WORK REQUIRED
Drop every image and restate the entries below word for word.

DATA SHOWN
··········

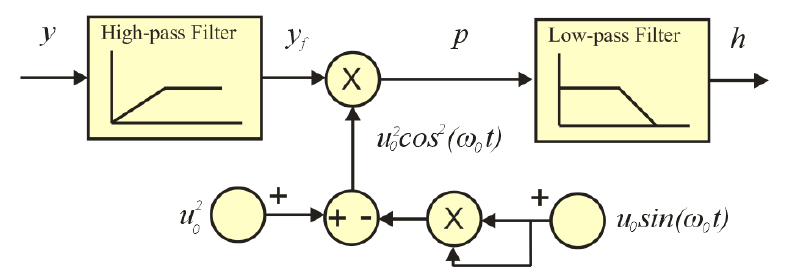
Figure 4. Hessian estimation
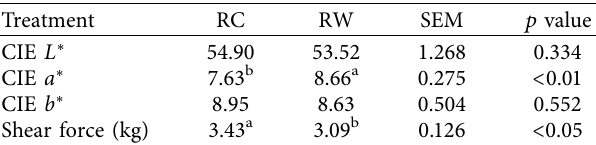
Table 4: Shear force and color (CIE) of raw pork loin from pigs fed a whey powder-supplemented diet. Treatment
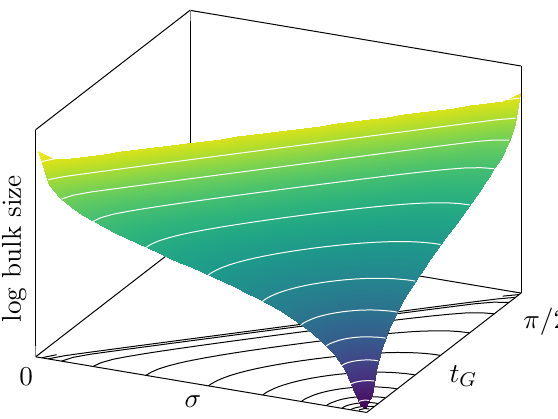
Figure 6. Bulk size in the limit cosh (cid:26) 1 =(cid:15) (in arbitrary size units; note that in this limit, (cid:28) the bulk fermion size of both components has the same behaviour). The plot is shown in global coordinates (cid:27); t G over the part of the Rindler wedge t R > 0. As discussed in section 4.3, this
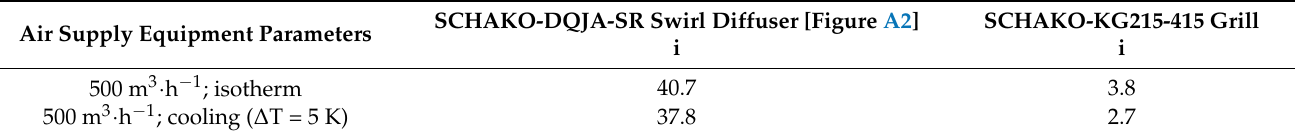
Table 2. Induction rates of swirl diffuser compared to a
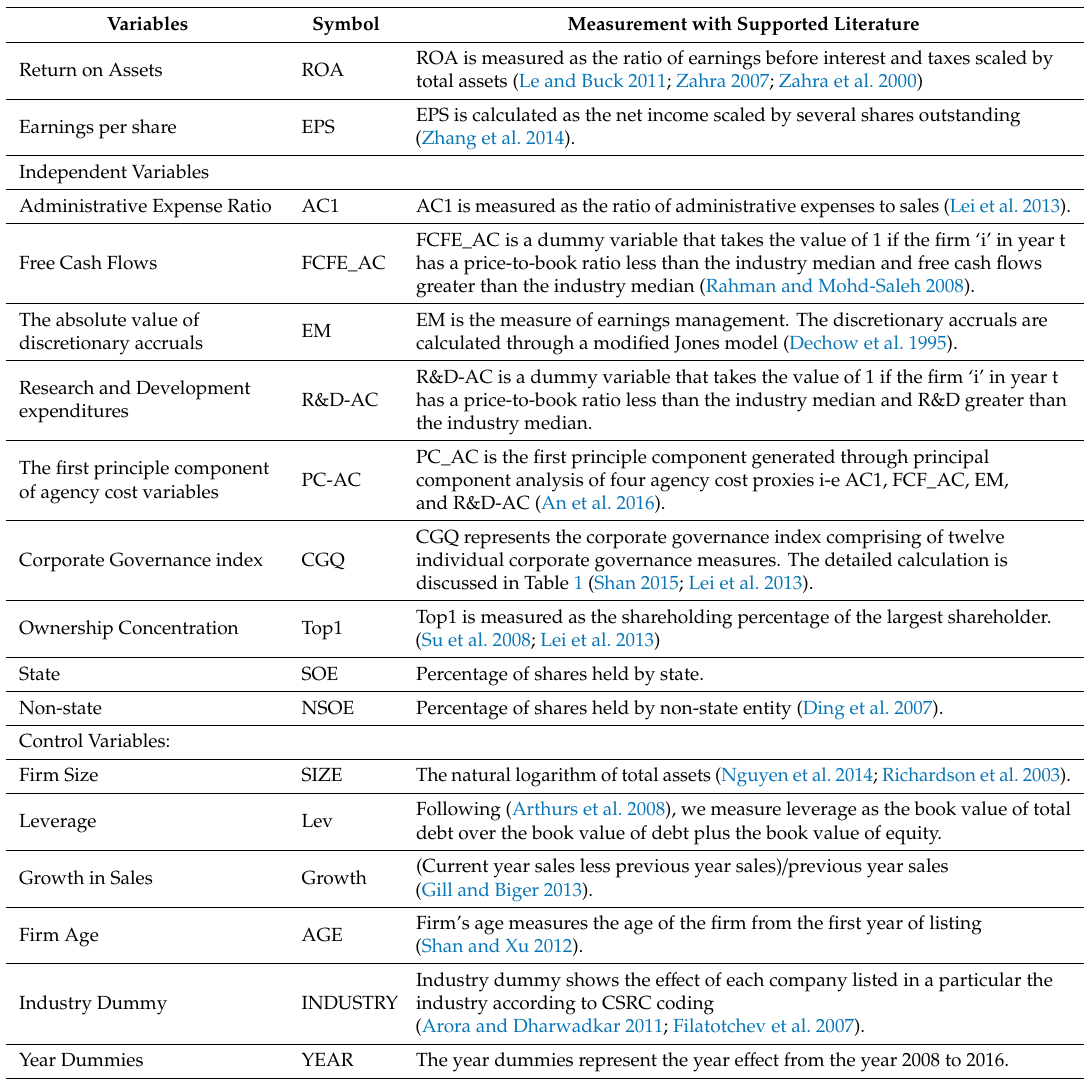
Table 2. Summary of the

··········

OUTPUT
Figure 4. Hessian estimation
Table 4: Shear force and color (CIE) of raw pork loin from pigs fed a whey powder-supplemented diet. Treatment
Figure 6. Bulk size in the limit cosh (cid:26) 1 =(cid:15) (in arbitrary size units; note that in this limit, (cid:28) the bulk fermion size of both components has the same behaviour). The plot is shown in global coordinates (cid:27); t G over the part of the Rindler wedge t R > 0. As discussed in section 4.3, this
Table 2. Induction rates of swirl diffuser compared to a
Table 2. Summary of the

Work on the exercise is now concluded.